1. Department of Emergency Medicine, Sun Yat-sen Memorial Hospital of Sun Yat-sen University, Guangzhou, China; 2. Institute of Cardiopulmonary Cerebral Resuscitation, Sun Yat-sen University, Guangzhou, China; 3. Department of Emergency Medicine, The fifth affiliated hospital, Sun Yat-sen University, Zhuhai, China.
Int J Biol Sci. 2016 Jul 17;12(8):1000-9. doi: 10.7150/ijbs.13222. eCollection 2016.
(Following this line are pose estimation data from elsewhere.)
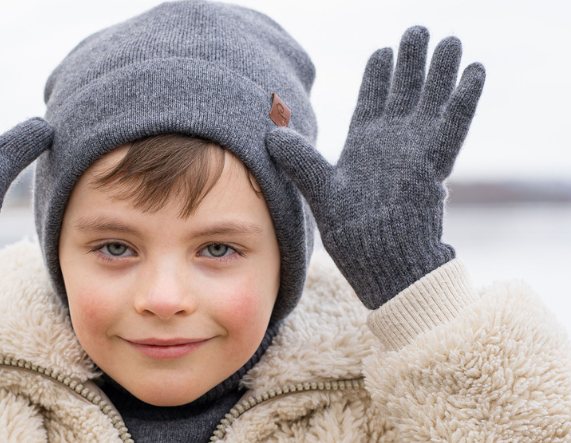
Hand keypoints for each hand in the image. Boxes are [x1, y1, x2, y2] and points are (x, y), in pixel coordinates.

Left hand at [266, 26, 484, 308]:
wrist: (382, 267)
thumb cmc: (352, 236)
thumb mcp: (321, 192)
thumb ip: (301, 160)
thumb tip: (270, 134)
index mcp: (365, 147)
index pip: (373, 101)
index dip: (378, 76)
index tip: (382, 51)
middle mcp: (393, 145)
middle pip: (406, 93)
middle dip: (412, 62)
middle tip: (418, 30)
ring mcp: (416, 152)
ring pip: (432, 101)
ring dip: (441, 71)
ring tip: (450, 41)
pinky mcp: (436, 164)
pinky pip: (453, 125)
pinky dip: (463, 98)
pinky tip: (474, 71)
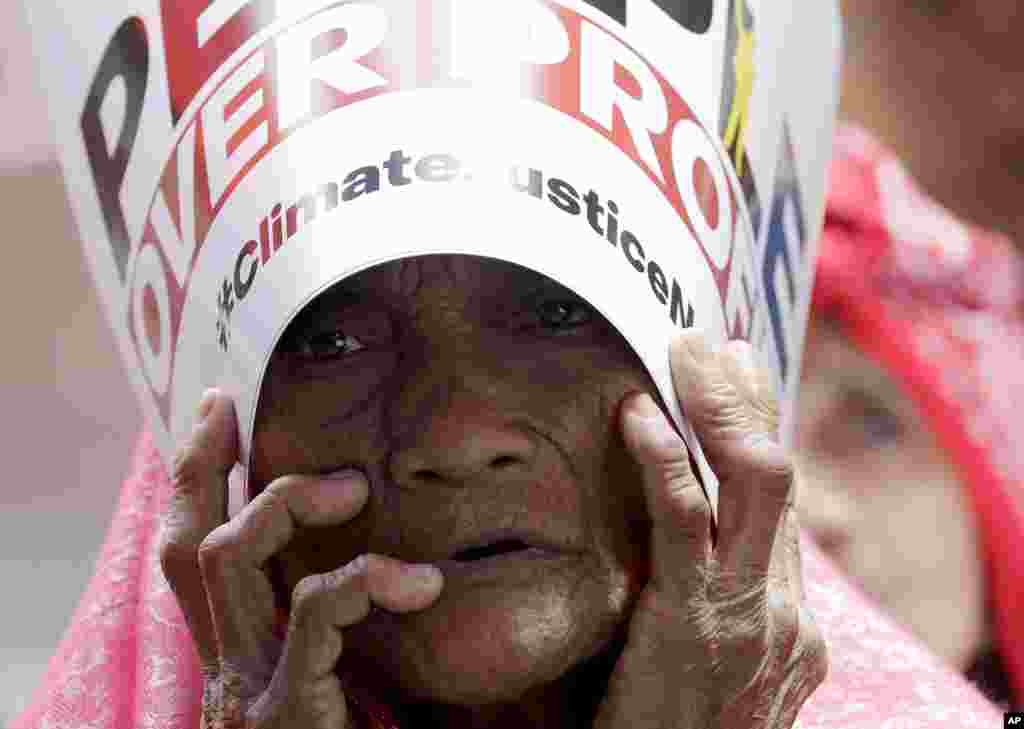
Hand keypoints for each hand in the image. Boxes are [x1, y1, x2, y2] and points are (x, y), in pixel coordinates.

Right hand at [158, 390, 443, 727]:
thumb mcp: (342, 673)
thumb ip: (342, 621)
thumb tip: (396, 549)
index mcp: (239, 651)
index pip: (195, 553)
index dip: (196, 480)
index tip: (217, 414)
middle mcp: (228, 664)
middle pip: (191, 546)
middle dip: (206, 468)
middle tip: (234, 410)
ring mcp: (251, 686)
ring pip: (229, 560)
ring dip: (285, 506)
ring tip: (351, 487)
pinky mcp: (289, 710)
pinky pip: (315, 616)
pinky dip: (365, 582)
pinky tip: (418, 582)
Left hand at [595, 333, 826, 728]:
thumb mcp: (711, 666)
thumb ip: (710, 603)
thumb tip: (682, 539)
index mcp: (789, 615)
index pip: (778, 502)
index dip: (759, 429)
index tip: (738, 372)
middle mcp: (787, 609)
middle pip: (778, 473)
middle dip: (747, 399)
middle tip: (709, 343)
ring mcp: (755, 616)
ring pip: (755, 480)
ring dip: (719, 405)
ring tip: (682, 351)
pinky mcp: (700, 625)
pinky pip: (687, 521)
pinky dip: (664, 459)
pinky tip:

Mitochondrial dysfunction contributes to brain injury following global cerebral ischemia after cardiac arrest. Carbon monoxide treatment has shown potent cytoprotective effects in ischemia/reperfusion injury. This study aimed to investigate the effects of carbon monoxide-releasing molecules on brain mitochondrial dysfunction and brain injury following resuscitation after cardiac arrest in rats. A rat model of cardiac arrest was established by asphyxia. The animals were randomly divided into the following 3 groups: cardiac arrest and resuscitation group, cardiac arrest and resuscitation plus carbon monoxide intervention group, and sham control group (no cardiac arrest). After the return of spontaneous circulation, neurologic deficit scores (NDS) and S-100B levels were significantly decreased at 24, 48, and 72 h, but carbon monoxide treatment improved the NDS and S-100B levels at 24 h and the 3-day survival rates of the rats. This treatment also decreased the number of damaged neurons in the hippocampus CA1 area and increased the brain mitochondrial activity. In addition, it increased mitochondrial biogenesis by increasing the expression of biogenesis factors including peroxisome proliferator-activated receptor-γ coactivator-1α, nuclear respiratory factor-1, nuclear respiratory factor-2 and mitochondrial transcription factor A. Thus, this study showed that carbon monoxide treatment alleviated brain injury after cardiac arrest in rats by increased brain mitochondrial biogenesis.
线粒体功能障碍会导致心脏骤停后全脑缺血性脑损伤。一氧化碳治疗已显示出对缺血/再灌注损伤具有强大的细胞保护作用。本研究旨在探讨一氧化碳释放分子对大鼠心脏骤停复苏后脑线粒体功能障碍和脑损伤的影响。通过窒息建立大鼠心脏骤停模型。将动物随机分为以下3组:心脏骤停与复苏组、心脏骤停与复苏加一氧化碳干预组和假手术对照组(无心脏骤停)。自主循环恢复后,神经功能缺损评分(NDS)和S-100B水平在24、48和72小时时显著降低,但一氧化碳治疗改善了24小时时的NDS和S-100B水平以及大鼠的3天生存率。该治疗还减少了海马CA1区受损神经元的数量并增加了脑线粒体活性。此外,它通过增加包括过氧化物酶体增殖物激活受体-γ共激活因子-1α、核呼吸因子-1、核呼吸因子-2和线粒体转录因子A在内的生物发生因子的表达来增加线粒体生物发生。因此,本研究表明一氧化碳治疗通过增加脑线粒体生物发生减轻了大鼠心脏骤停后的脑损伤。